As we continue production of the new WTIU/PBS documentary Gene Stratton-Porter: Music of the Wild, the production team recently traveled to California, where Stratton-Porter founded one of the first female-owned film production companies. We captured footage at Gene’s first California home built in the town of Avalon on Catalina Island. Even as she continued to own two homes in Indiana – at Limberlost Cabin in Geneva and Wildflower Woods in Rome City – she was living in Avalon and was overseeing construction of a lavish, five-bedroom, four-bath estate in an area of Los Angeles that would become one of the wealthiest and most prominent neighborhoods of Bel-Air. The hillside home was built on three acres of property that included expansive gardens, waterfalls and a nature sanctuary.
While in Los Angeles, we interviewed Rosanne Welch, PhD., from Cal State Polytechnic University, a historian and screenwriter who specializes in women’s roles in the early history of Hollywood. And we also captured stunning footage of the flora and fauna surrounding the Mission at San Juan Capistrano, where the remains of an old Spanish mission are surrounded by exotic, brightly colored gardens. The land is also home to the famed swallows that annually migrate from Argentina to southern California each spring.
Gene often visited San Juan Capistrano to draw inspiration for her writings. She was so moved by one experience at the Mission that she went home and wrote for four days straight with no sleep and little food. Her publisher Frank N. Doubleday described these fits of euphoric rapture as “Gene’s fevers.” The result of this particular “fever” was Jesus of the Emerald, a long-form narrative poem, published in 1923 after Gene’s springtime visit to the Mission.

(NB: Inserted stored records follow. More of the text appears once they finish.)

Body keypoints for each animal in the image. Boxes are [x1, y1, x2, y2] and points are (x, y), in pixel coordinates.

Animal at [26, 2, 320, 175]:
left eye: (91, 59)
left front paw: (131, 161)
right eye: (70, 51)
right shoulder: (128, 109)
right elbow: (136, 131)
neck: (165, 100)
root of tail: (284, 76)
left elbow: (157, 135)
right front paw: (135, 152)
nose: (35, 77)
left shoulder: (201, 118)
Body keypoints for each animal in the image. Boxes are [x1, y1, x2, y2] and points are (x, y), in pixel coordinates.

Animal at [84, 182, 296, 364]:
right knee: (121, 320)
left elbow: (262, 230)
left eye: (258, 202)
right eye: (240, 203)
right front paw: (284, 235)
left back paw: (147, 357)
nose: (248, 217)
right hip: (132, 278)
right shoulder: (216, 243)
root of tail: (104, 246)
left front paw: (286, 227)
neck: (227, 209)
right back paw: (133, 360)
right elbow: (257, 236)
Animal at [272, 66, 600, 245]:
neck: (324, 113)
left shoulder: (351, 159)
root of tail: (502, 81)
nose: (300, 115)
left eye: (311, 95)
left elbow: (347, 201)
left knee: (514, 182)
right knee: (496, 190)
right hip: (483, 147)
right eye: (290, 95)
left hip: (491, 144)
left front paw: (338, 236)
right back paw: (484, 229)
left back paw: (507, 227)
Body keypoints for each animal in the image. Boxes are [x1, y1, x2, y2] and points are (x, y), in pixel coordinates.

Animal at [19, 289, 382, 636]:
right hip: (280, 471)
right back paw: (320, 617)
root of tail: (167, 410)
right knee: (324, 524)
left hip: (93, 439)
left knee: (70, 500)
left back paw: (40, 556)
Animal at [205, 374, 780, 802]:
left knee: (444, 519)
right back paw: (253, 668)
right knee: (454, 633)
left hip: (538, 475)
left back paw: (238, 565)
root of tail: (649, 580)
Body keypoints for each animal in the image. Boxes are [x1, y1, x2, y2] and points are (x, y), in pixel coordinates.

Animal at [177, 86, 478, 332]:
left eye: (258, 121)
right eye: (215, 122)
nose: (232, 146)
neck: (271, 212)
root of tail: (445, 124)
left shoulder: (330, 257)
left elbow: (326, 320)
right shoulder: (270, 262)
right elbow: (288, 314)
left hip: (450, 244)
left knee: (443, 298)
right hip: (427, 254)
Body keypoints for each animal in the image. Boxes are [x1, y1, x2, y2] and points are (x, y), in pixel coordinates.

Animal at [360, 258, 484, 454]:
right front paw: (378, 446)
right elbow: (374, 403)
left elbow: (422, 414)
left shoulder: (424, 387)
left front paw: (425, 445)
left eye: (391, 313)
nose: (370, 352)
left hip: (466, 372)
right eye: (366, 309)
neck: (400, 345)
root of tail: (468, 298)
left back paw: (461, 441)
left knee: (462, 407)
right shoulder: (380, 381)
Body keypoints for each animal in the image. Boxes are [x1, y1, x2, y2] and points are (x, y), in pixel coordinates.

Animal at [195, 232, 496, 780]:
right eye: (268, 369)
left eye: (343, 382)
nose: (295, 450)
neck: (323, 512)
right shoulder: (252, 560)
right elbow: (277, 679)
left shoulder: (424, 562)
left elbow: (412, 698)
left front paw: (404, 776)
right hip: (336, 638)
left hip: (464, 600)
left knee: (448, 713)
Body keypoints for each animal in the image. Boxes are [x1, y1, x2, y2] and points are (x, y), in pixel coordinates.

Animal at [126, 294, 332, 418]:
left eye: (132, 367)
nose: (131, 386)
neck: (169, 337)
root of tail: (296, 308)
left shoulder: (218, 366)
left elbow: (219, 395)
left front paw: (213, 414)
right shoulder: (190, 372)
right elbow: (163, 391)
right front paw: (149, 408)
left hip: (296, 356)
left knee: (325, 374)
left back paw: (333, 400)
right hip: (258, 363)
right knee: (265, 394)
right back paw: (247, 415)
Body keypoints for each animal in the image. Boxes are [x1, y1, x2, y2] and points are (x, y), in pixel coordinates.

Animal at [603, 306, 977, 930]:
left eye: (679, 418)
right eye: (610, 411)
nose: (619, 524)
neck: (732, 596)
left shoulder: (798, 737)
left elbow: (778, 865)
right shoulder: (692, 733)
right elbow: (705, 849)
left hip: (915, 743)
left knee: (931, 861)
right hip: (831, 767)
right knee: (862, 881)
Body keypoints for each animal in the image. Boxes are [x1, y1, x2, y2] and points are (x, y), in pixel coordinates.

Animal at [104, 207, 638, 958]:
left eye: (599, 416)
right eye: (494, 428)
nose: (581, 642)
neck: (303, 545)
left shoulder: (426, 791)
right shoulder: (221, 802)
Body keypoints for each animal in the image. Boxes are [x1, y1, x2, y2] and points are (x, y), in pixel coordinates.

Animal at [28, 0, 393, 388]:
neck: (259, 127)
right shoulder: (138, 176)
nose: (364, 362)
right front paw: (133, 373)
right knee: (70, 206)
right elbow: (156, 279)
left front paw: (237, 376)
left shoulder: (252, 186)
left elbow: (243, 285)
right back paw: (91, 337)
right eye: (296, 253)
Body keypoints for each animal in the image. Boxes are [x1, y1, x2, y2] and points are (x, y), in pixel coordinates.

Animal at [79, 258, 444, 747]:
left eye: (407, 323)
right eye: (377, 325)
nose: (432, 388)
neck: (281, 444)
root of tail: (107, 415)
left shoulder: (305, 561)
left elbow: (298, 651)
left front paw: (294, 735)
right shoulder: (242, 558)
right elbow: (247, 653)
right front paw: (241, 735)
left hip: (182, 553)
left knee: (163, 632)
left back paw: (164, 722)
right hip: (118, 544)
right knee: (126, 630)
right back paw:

We are also currently working to help restore and digitize a copy of a 1934 Monogram Pictures production of A Girl of the Limberlost. This film was produced after Gene Stratton-Porter died in 1924. However, Gene’s daughter Jeannette served as creative consultant on the project. Portions of the film, based on one of Stratton-Porter’s most popular novels, will be featured in the new documentary film.
It takes support from many individual donors, as well as corporations and foundations, to help us travel the country to uncover these important stories of Indiana’s history and reveal how these Hoosier biographies have such a remarkable influence throughout the country and world. Premiering in November 2026, Gene Stratton-Porter: Music of the Wild showcases the very best of Indiana and celebrates the support of viewers like you to help preserve and share these documentaries with PBS viewers nationwide.
Thank you for your continued support of our local productions at WTIU and for helping us share these incredible and inspiring stories with viewers all over the country.